Jamie Janson (42), from London, had signed up to fight alongside Kurdish fighters in northwestern Syria following the Turkish incursion into Afrin. It has been reported that Janson died of an apparent suicide last week.
Macer Gifford, another former British volunteer with the Syrian Kurds, confirmed to Kurdistan 24 that Jamie Janson killed himself on September 4.
“Jamie was passionately committed and came from a long background of activist work. I think he worked in Bulgaria, in refugee camps for a number of years, and went to Rojava (Syrian Kurdistan) because of his beliefs and he got a lot of respect from the Kurds after he went to Afrin.”
During Turkey’s attack on Afrin, a video in which he called on the West to support the Kurds and called on Turkey to stop its attacks went viral.
In a video posted online by the Afrin Resistance in March, Janson called on the world to end its support for Turkey and impose a no-fly zone in Syria to save civilian lives.
Janson also called on the West to stop its “tacit support for Erdogan’s crimes against humanity.” After his return to the UK in May, he was briefly detained and released on bail, after which he stayed with friends.
The 42 year-old’s great uncle, John Profumo, was the notorious Conservative minister and former Secretary of State for War. He is also the grandson of Lord Balfour – a famous First World War pilot.
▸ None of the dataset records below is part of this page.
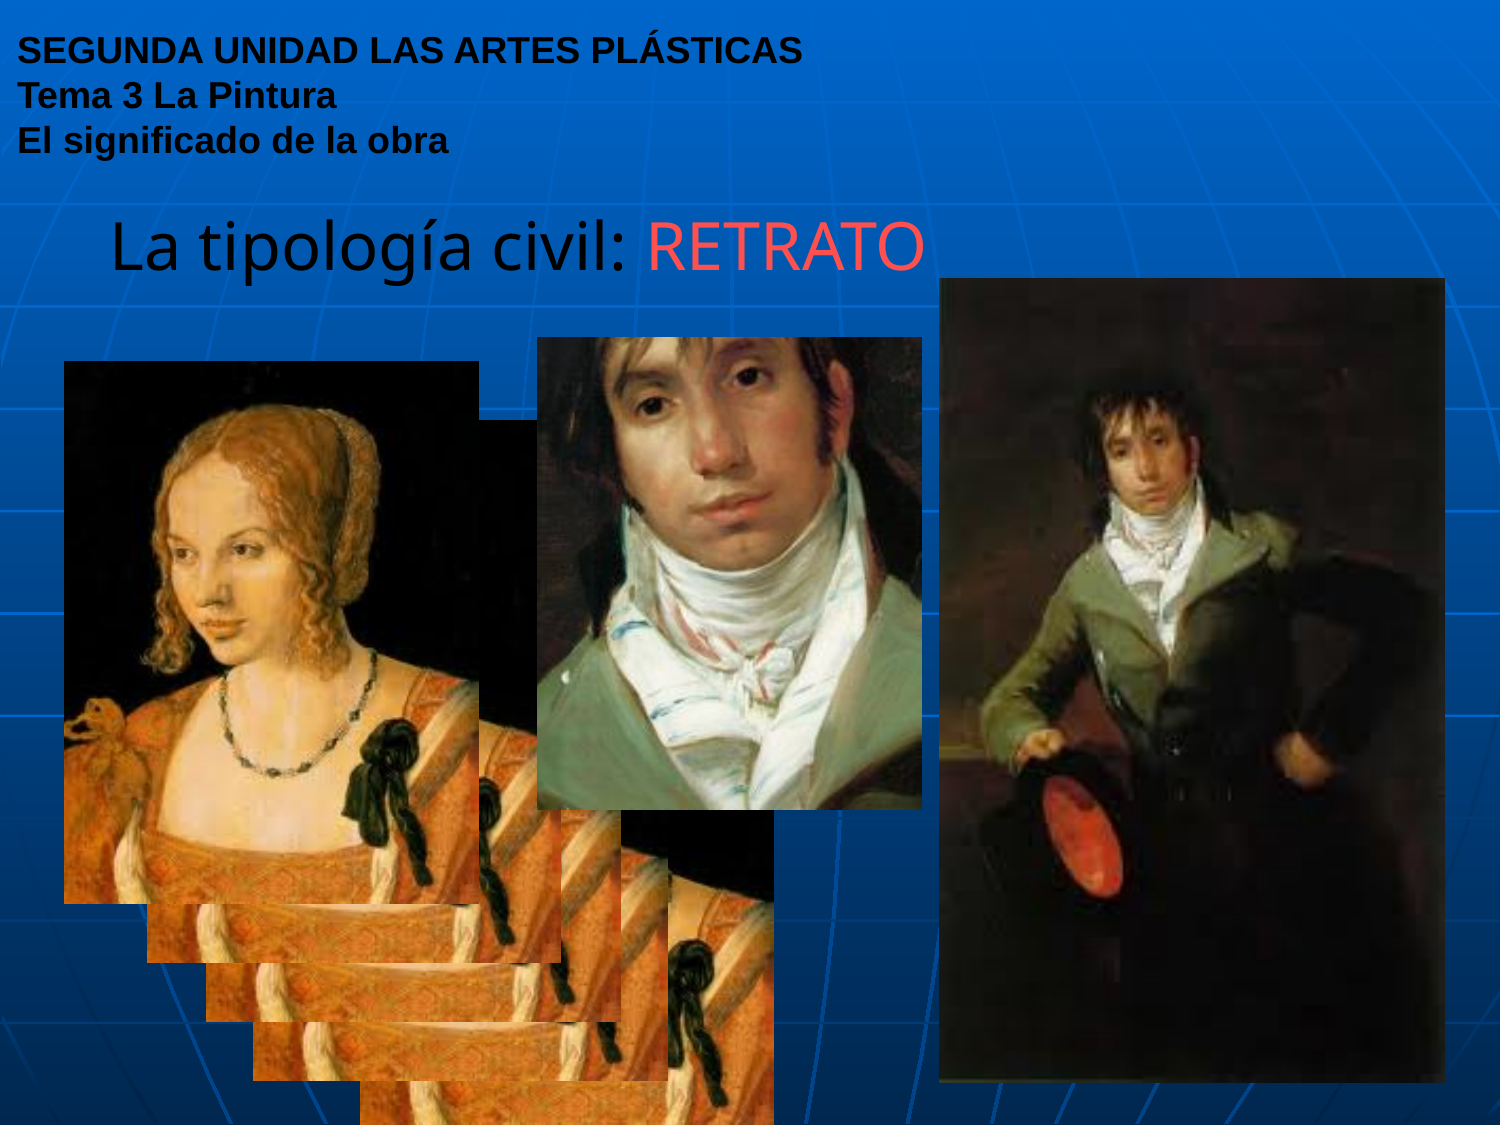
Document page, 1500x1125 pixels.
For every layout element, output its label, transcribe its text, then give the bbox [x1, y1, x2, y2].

title SEGUNDA UNIDAD LAS ARTES PLÁSTICAS Tema 3 La Pintura El significado de la obra [0, 0, 822, 188]
picture [64, 337, 923, 1125]
list La tipología civil: RETRATO [76, 196, 1500, 977]
picture [938, 278, 1445, 1083]
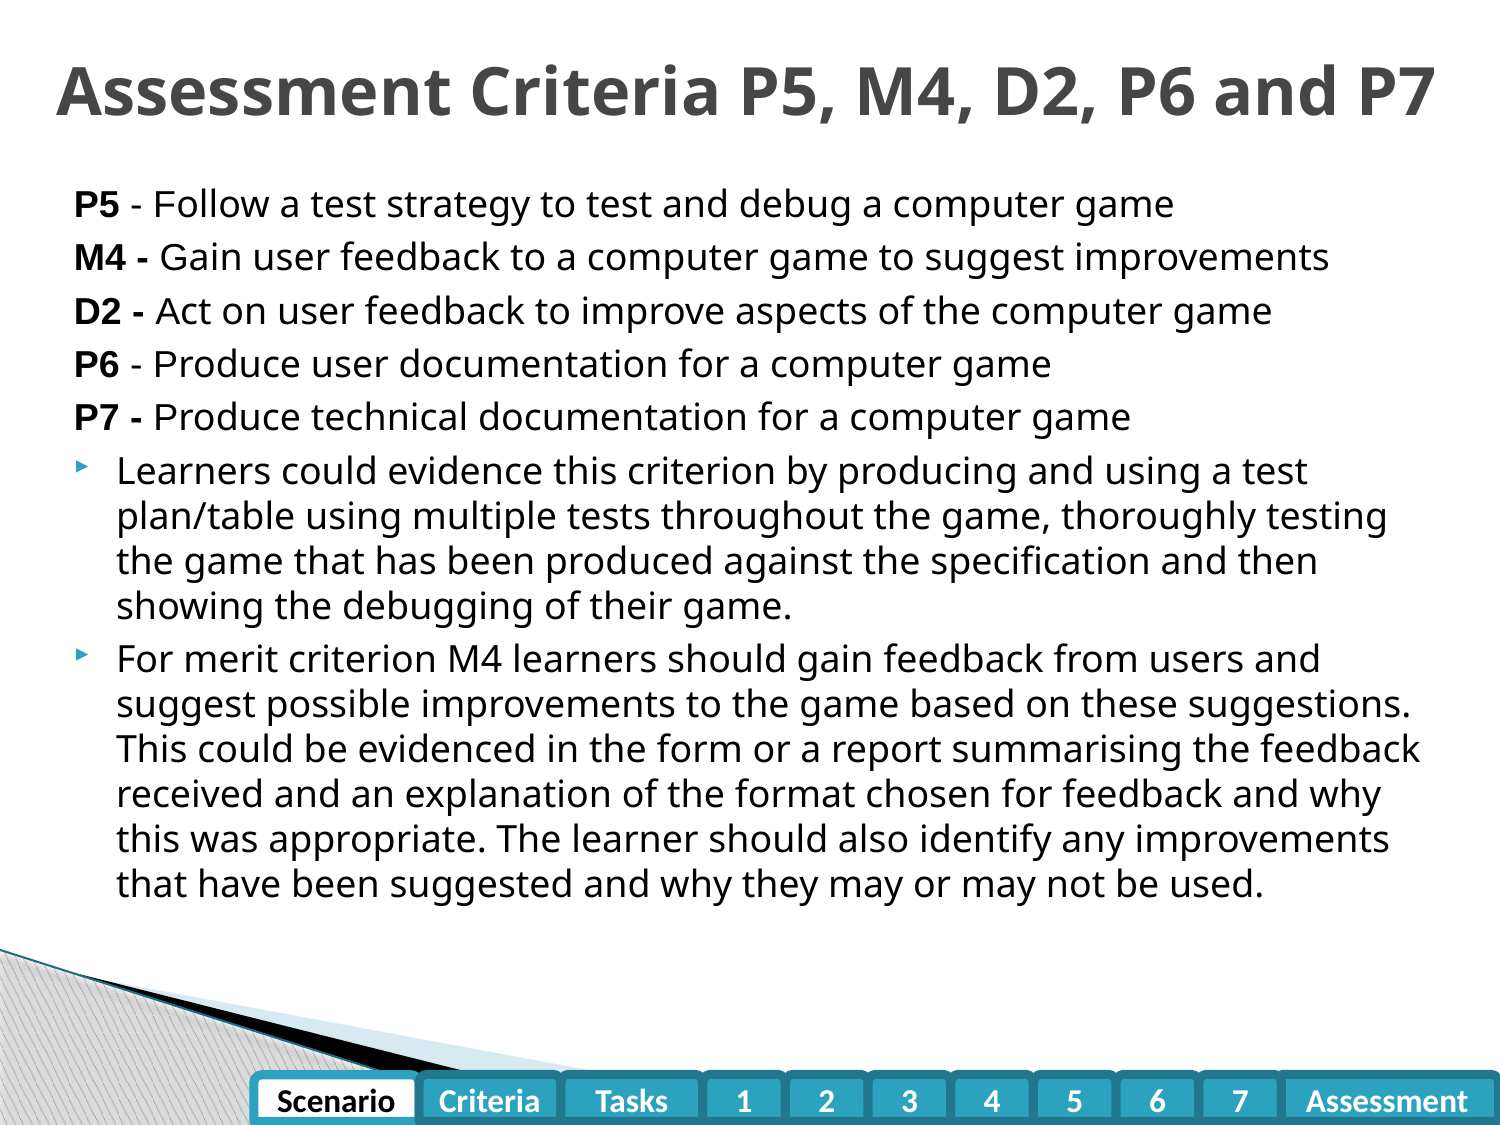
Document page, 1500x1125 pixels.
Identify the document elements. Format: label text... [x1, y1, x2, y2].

Gifford said Janson continued to support Kurds in articles for the Daily Telegraph and the Guardian, but “sadly killed himself.”
“Mr. Janson is not the first international volunteer to have committed suicide in such circumstances, and his personal experiences are part of a wider pattern,” Thomas McClure, a Syria-based researcher at the Rojava Information Center, told Kurdistan 24
“War inevitably enacts a heavy psychological toll. During our research, we have spoken to many families, civilians and combatants who are suffering enduring psychological scars as a result of the Turkish invasion of Afrin (…),” he added.
According to McClure, many international volunteers in Rojava – both in military and civilian capacities – report a high level of intimacy, warmth and companionship in their work.
“In contrast, upon return to their home countries, volunteers like Mr. Janson and many others have faced inadequate institutional support and social isolation, and in several cases arrest, police harassment, detention and court cases on terrorism charges.”
He added that mental illness remains stigmatised both here in northeastern Syria and in the UK.
“Both here and abroad, work needs to be done to establish institutional and social standards of care and responsibility to support ex-combatants, refugees, and all those experiencing depression or suicidal thoughts.”
He also noted that Western governments, including the UK, “have a responsibility to support those returning from the fight against ISIS, rather than arresting and harassing them.”